Taipan: Efficient and Expressive State Space Language Models with Selective Attention
Chien Van Nguyen, Huy Huu Nguyen, Thang M. Pham, Ruiyi Zhang, Hanieh Deilamsalehy, Puneet Mathur, Ryan A. Rossi, Trung Bui, Viet Dac Lai, Franck Dernoncourt, Thien Huu Nguyen
2024-10-25

Summary
This paper introduces Taipan, a new type of language model designed to efficiently process long sequences of text while maintaining high performance in understanding and generating language.
What's the problem?
Large language models (LLMs) like Transformers struggle with long texts because they require a lot of memory and processing power. As the length of the input increases, the resources needed grow exponentially, making it difficult to handle very long sequences effectively. Existing models that use state space methods can manage memory better but often fail to perform well when they need to retrieve information from far away in the text.
What's the solution?
Taipan combines the strengths of a state space model called Mamba-2 with Selective Attention Layers (SALs). SALs help the model focus on important parts of the input that require long-range interactions while ignoring less important details. This allows Taipan to handle context lengths of up to 1 million tokens without sacrificing efficiency. The design ensures that the model can make accurate predictions even when dealing with very long texts.
Why it matters?
This research is significant because it addresses a major limitation in how language models process long sequences, which is crucial for applications like summarizing articles, answering questions based on lengthy documents, and more.
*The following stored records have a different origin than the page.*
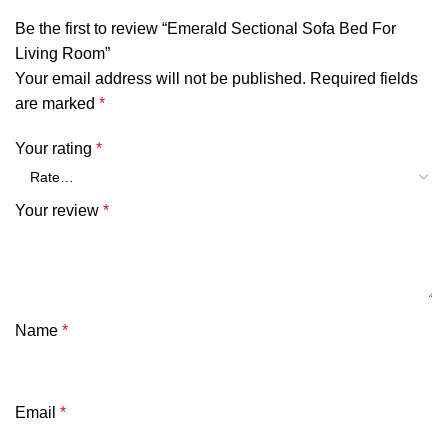
Be the first to review “Emerald Sectional Sofa Bed For
Living Room”
Your email address will not be published.
Required fields
are marked
*
Your rating
*
Your review
*
Name
*
Email
*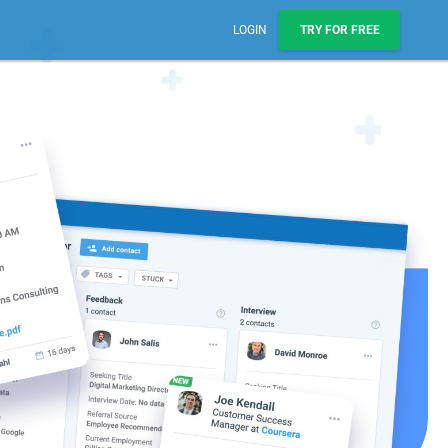
LOGIN
TRY FOR FREE
Sales, Pipelines, & Reporting
Manage leads, track deals, & boost engagement with
email sequences.
AI Prospect Marketing & Outreach
NEW
Scale your outreach with email blasts or automated
series.
Workflows & Automations
Automate repeatable processes across business
teams.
By improving the ability of models to understand and generate language over extended contexts, Taipan could enhance various fields such as education, content creation, and data analysis.
Abstract
Efficient long-context language modeling remains a significant challenge in Natural Language Processing (NLP). While Transformers dominate language tasks, they struggle with long sequences due to quadratic computational complexity in training and linearly scaling memory costs during inference. Recent State Space Models (SSMs) such as Mamba offer alternatives with constant memory usage, but they underperform in tasks requiring extensive in-context retrieval. We introduce Taipan, a novel hybrid architecture that combines Mamba-2 with Selective Attention Layers (SALs). These SALs identify tokens requiring long-range interactions, remove less important features, and then augment their representations using the attention module. This approach balances Mamba's efficiency with Transformer-like performance in memory-intensive tasks. By constraining the attention budget, Taipan extends accurate predictions to context lengths of up to 1 million tokens while preserving computational efficiency. Our experiments demonstrate Taipan's superior performance across various scales and tasks, offering a promising solution for efficient long-context language modeling.